START DATA EXCERPTS

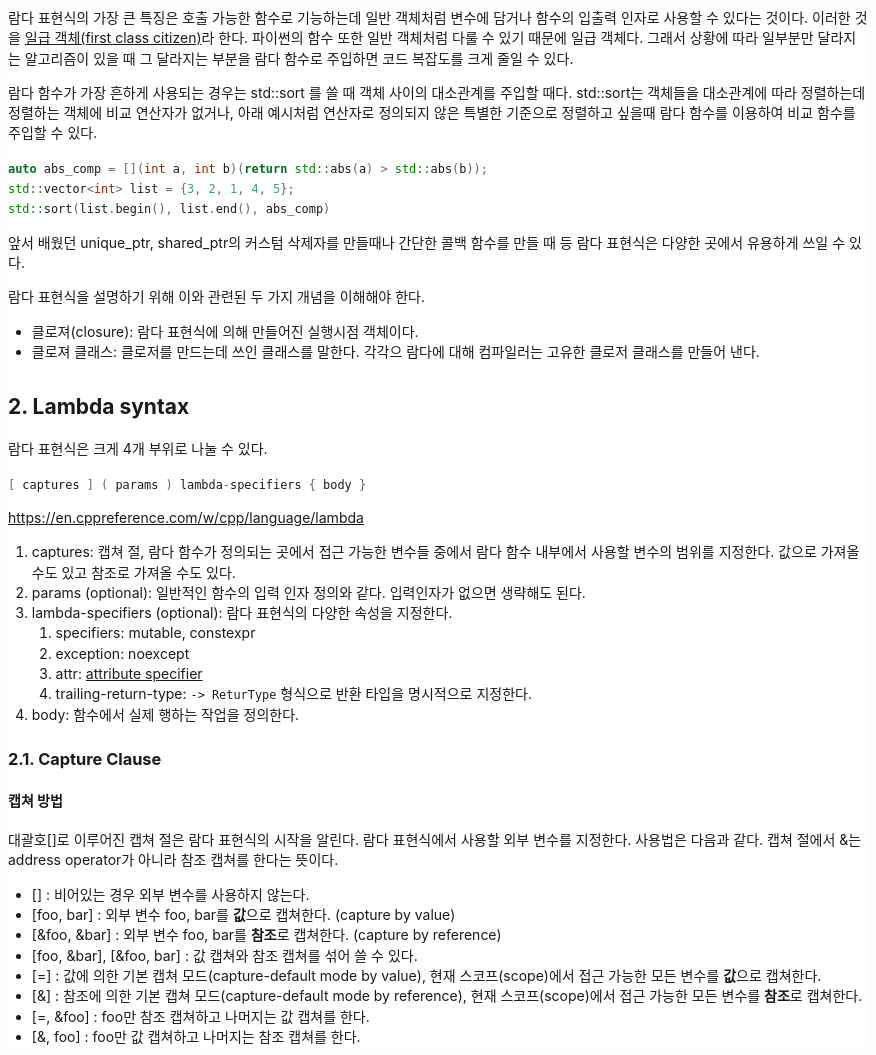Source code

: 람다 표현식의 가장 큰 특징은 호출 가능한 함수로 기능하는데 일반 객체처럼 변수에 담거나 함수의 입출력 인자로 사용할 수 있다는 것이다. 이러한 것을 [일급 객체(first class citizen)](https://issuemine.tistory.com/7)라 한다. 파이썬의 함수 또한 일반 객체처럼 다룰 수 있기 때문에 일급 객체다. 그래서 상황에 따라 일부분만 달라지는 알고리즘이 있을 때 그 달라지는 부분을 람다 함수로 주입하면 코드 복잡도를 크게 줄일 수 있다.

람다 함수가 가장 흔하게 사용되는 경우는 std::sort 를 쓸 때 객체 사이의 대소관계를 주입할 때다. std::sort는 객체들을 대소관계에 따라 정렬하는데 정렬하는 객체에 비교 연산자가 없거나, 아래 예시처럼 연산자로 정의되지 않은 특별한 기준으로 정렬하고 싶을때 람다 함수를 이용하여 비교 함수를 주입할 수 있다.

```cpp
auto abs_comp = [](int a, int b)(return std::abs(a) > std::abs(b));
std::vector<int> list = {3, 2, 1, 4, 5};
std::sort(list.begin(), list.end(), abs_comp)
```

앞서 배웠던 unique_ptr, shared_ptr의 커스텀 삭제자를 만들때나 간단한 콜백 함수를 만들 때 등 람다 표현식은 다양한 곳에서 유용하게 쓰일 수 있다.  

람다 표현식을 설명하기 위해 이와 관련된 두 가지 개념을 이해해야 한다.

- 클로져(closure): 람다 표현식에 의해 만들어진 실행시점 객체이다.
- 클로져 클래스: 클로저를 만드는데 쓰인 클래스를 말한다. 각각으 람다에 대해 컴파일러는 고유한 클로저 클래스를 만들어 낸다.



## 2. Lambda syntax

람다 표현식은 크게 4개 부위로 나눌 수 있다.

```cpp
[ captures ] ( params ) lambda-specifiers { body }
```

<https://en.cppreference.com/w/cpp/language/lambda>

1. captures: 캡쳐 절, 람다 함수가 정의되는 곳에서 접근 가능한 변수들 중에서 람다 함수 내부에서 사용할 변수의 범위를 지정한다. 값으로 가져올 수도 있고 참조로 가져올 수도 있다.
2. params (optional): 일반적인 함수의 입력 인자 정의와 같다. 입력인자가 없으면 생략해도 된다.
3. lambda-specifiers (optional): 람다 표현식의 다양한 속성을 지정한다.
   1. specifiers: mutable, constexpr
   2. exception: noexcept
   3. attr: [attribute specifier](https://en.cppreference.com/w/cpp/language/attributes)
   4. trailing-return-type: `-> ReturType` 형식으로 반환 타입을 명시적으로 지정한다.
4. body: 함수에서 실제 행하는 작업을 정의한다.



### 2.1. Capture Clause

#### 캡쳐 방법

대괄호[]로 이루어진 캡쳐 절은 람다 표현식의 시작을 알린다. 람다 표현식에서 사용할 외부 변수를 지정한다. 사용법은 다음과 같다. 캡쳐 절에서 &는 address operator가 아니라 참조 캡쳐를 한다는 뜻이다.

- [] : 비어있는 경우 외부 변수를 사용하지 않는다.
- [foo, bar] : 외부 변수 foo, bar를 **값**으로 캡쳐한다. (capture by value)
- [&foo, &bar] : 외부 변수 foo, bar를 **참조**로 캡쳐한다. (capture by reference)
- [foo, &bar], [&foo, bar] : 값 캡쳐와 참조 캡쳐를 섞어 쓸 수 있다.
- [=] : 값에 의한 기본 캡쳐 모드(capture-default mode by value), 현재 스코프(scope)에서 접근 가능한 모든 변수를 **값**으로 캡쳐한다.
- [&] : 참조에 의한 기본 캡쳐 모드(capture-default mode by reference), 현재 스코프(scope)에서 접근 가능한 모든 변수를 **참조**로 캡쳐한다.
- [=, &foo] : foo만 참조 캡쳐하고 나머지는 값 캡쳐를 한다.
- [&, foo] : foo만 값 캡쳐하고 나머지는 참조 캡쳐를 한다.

END DATA EXCERPTS
START DATA EXCERPTS

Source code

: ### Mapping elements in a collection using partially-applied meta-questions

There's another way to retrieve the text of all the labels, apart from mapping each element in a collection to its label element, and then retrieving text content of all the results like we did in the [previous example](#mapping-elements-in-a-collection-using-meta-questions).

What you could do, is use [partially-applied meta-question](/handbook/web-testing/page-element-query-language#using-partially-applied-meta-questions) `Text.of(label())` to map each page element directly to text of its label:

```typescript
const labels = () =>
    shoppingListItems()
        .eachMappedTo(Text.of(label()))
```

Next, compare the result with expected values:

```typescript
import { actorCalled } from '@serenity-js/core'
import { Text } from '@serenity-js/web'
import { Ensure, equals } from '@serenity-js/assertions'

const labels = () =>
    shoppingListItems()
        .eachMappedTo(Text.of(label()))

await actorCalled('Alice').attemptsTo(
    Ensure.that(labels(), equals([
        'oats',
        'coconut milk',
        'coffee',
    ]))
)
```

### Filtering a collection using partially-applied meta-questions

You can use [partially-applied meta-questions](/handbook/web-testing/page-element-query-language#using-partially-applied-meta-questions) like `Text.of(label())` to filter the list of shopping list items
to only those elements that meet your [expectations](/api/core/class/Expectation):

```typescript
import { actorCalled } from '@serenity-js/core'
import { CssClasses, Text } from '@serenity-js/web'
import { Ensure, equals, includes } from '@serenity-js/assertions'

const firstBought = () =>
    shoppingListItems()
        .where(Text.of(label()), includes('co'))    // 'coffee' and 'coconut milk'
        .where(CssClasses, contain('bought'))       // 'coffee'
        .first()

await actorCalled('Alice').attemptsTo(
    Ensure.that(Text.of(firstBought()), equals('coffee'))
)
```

END DATA EXCERPTS

EXERCISE DESCRIPTION:
For each line above that contains the word "cppreference", make a copy.

RESULT OF THE TASK:
<https://en.cppreference.com/w/cpp/language/lambda>
   3. attr: [attribute specifier](https://en.cppreference.com/w/cpp/language/attributes)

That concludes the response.